Por isso, fechar apenas as aldeias seria suficiente.
Com
aldeias refere-se a Afungi?
- Sim, por exemplo.
Este
aumento exponencial dos casos de coronavírus em Moçambique por conta de Afungi
podia ter sido evitado?
- Não sei se chega a ser
exponencial, mas o próprio confinamento num acampamento aumenta a
“transmissibilidade”, daí que este surto não reflecte o comportamento da
epidemia na natureza ou sociedade. É um dos factores que põem em causa o ficar
em casa. A partir do momento que o vírus está na comunidade entre 15 e 20% de
infectados, incluindo ou sobretudo os assintomáticos. Ficar em casa pode fazer
disparar a epidemia (número de infectados). Sair para fora diminui o tempo de
exposição ao vírus, o que acontece em locais fechados como o lar de cada
família. Também permite apanhar sol (mata o vírus e aumenta a vitamina D).
Poderia
[sair de casa] ser um factor protector também contra as complicações eventuais
da Covid-19.
- Daí que o afastamento
social, mas saindo de casa parece-me ser o mais adequado.
Isto
vai contra todas as campanhas mundiais que se têm feito.

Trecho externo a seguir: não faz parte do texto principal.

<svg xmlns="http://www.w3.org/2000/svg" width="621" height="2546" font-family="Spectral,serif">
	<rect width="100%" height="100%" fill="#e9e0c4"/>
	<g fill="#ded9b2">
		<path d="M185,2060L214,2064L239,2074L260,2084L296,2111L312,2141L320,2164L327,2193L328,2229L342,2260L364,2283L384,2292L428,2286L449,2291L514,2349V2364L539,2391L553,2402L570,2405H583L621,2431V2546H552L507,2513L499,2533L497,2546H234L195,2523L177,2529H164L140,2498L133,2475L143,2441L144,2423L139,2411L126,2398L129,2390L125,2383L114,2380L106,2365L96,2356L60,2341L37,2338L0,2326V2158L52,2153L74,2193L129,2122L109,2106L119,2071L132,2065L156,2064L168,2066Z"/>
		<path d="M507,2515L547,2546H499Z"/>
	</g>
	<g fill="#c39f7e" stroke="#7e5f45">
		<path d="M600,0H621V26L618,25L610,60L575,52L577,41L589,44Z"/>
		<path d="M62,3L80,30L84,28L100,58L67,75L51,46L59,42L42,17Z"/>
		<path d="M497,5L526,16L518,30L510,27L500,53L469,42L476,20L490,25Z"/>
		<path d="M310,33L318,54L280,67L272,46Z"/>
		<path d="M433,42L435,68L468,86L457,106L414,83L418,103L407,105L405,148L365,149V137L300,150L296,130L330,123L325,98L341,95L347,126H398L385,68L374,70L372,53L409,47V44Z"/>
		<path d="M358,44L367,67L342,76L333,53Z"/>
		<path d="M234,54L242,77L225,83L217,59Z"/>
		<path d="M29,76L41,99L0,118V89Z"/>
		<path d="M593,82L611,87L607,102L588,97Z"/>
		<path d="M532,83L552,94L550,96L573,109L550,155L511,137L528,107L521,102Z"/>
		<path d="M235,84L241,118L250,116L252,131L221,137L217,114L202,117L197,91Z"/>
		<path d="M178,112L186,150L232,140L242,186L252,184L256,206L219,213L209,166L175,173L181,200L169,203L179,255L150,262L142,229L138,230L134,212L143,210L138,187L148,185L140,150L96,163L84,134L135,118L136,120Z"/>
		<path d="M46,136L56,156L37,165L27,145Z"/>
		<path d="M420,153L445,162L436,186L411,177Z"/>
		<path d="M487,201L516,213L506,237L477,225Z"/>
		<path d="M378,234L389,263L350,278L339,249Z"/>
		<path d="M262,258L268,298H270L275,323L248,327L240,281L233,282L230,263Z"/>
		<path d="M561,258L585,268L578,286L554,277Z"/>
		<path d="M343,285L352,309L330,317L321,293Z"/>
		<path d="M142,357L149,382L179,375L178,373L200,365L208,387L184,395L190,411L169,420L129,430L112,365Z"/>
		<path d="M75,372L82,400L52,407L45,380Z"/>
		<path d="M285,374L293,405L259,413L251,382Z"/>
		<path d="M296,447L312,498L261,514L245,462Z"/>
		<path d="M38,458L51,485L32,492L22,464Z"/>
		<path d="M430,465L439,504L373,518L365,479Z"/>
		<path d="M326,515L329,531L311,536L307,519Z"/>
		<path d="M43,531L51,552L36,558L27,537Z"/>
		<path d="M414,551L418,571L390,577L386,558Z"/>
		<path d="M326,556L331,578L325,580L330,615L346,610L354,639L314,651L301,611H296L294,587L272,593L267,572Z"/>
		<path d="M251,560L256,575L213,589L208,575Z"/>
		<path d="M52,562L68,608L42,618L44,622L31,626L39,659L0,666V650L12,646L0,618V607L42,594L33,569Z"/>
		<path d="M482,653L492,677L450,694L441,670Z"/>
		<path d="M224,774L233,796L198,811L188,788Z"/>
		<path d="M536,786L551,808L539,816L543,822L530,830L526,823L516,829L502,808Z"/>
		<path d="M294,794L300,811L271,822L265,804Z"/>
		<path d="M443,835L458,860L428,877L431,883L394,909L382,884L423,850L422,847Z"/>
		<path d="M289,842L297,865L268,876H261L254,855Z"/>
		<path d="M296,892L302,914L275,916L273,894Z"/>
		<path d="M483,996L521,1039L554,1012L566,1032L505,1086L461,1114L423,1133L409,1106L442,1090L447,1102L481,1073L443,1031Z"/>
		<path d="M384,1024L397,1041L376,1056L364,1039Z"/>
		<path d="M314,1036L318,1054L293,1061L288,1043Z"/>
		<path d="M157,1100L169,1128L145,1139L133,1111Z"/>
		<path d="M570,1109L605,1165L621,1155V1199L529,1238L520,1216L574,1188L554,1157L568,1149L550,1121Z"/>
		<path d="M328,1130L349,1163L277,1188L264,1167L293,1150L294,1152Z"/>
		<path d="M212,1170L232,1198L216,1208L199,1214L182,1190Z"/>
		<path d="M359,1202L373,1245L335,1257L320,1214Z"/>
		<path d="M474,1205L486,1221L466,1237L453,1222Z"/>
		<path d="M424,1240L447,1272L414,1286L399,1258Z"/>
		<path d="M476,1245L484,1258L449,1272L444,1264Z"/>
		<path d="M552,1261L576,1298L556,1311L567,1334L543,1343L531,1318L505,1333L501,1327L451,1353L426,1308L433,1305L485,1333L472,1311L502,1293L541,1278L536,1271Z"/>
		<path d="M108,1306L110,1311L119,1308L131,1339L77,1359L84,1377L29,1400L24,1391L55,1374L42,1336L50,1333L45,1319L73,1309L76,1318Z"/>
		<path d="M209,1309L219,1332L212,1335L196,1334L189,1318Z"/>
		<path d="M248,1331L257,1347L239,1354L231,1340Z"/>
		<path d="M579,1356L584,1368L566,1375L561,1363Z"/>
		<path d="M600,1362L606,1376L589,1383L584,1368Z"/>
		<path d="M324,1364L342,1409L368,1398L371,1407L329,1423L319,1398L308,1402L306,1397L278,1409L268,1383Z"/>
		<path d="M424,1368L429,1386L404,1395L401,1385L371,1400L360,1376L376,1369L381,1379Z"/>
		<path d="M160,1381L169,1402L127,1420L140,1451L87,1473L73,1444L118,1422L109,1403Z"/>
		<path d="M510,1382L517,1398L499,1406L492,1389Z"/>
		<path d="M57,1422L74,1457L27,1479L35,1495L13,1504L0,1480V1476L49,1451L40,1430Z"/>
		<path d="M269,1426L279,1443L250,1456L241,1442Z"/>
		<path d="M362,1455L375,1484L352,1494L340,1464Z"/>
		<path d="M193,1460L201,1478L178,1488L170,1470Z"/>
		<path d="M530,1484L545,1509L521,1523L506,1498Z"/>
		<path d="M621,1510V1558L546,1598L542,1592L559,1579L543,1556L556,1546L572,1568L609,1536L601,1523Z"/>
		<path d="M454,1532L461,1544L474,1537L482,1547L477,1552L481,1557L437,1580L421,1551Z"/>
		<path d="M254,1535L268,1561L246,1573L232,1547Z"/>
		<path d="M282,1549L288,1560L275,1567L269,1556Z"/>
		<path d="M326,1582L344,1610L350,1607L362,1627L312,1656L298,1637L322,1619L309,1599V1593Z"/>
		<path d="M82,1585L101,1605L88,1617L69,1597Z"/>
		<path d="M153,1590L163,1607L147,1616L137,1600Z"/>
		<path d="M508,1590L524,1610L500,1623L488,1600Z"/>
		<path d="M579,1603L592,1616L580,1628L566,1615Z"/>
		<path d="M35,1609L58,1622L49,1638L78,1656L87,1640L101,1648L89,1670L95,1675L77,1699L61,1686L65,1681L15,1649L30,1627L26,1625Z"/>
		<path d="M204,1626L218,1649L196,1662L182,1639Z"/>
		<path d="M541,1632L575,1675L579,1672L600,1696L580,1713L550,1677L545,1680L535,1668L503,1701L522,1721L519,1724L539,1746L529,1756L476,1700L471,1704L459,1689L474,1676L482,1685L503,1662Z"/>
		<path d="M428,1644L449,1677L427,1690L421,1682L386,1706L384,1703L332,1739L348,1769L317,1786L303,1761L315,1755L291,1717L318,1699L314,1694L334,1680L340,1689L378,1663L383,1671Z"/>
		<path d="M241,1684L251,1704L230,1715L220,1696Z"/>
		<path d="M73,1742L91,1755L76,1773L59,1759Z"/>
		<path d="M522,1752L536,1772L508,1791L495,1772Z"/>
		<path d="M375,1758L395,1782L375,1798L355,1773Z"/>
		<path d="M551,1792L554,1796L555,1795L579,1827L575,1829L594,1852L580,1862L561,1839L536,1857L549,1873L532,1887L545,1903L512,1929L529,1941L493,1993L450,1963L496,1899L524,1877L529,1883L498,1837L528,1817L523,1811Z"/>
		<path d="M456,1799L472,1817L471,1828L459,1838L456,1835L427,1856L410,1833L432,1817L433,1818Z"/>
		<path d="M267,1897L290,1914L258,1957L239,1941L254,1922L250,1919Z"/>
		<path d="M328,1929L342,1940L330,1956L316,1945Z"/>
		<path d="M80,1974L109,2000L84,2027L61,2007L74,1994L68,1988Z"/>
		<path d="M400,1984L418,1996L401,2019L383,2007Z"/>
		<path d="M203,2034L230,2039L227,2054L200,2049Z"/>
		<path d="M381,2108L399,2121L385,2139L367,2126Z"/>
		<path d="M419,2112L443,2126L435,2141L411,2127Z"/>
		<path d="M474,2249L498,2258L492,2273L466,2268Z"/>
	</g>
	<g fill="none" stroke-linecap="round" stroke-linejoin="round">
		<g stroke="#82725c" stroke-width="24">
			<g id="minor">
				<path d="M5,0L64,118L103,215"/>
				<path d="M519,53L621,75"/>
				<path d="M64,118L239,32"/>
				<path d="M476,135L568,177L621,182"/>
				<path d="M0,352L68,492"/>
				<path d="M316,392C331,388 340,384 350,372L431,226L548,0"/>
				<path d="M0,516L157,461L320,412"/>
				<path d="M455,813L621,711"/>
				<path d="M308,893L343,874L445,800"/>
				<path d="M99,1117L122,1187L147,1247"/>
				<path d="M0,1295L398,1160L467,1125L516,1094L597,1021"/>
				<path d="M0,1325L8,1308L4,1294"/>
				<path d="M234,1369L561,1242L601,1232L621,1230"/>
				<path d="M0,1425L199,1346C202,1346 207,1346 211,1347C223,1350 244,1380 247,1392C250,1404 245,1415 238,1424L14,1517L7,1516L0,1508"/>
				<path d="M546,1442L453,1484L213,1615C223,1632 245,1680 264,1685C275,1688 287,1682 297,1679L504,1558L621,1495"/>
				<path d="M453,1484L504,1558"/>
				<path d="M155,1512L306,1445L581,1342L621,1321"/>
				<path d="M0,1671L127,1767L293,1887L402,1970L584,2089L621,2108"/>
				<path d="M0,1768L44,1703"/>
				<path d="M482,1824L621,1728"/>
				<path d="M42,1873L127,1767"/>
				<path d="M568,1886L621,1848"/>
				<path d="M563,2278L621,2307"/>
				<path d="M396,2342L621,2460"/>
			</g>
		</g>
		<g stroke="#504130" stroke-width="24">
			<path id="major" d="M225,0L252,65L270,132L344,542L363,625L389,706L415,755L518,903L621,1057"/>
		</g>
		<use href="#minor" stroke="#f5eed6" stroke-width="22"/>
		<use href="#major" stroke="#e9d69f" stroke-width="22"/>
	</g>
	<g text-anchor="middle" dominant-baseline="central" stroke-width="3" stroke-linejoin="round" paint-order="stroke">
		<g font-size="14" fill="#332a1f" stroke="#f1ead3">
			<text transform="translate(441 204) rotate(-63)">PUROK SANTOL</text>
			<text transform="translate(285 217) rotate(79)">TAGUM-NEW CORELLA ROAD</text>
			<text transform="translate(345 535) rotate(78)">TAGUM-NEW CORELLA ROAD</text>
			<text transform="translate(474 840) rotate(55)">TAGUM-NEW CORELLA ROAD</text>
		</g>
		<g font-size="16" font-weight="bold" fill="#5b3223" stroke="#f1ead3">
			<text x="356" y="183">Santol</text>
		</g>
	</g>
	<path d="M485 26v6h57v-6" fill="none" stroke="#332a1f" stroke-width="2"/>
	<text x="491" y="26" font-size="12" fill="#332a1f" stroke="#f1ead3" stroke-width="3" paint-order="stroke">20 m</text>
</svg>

- Sim. Mas nota-se já um arrependimento por
parte dos países que fizeram lockdown. Estão abrindo aos poucos.A Suécia é um
exemplo de não fechar e não está muito pior que os demais. E pode ser que a
epidemia termine mais cedo nesses países.A Holanda também. Esta última
comparada com a Bélgica vizinha e muito similar no que diz respeito ao clima
está aparentemente a safar-se melhor. Note que é a primeira vez que se afasta
os saudáveis. Neste caso, deveria afastar-se e isolar-se os vulneráveis e
eventualmente os infectados. Mas nunca fechar tudo. Porque de facto este vírus
é relativamente benigno nas pessoas saudáveis.
Na
perspectiva de imunidade comunitária, os 20 milhões de infectados que o Governo
moçambicano perspectiva, no pio no
pior dos cenários, não seria um problema assim tão grave.
- Sim. Pode parecer exagerado, mas não é
descabido de todo, pois corresponde a cerca de 70% da população. Se a epidemia
de facto florir, esse número é possível. As pessoas ainda não perceberam que
não faz mal que sejamos todos infectados. O problema é haver muitos severos ao
mesmo tempo que precisem de tratamento intra-hospitalar ou que haja muitas
mortes. Também há ideia de que vamos todos morrer com este vírus, o que não é
verdade. Neste momento, apenas se conhece a taxa de fatalidade, que é o número
de identificados positivos que acabam morrendo. É diferente da taxa de
mortalidade, que consiste no número de todos os infectados e a percentagem
deles que morrem. Mesmo sem dados concretos, acredito que seja inferior a da
gripe e viroses comuns. Pelo menos, em certas circunstâncias.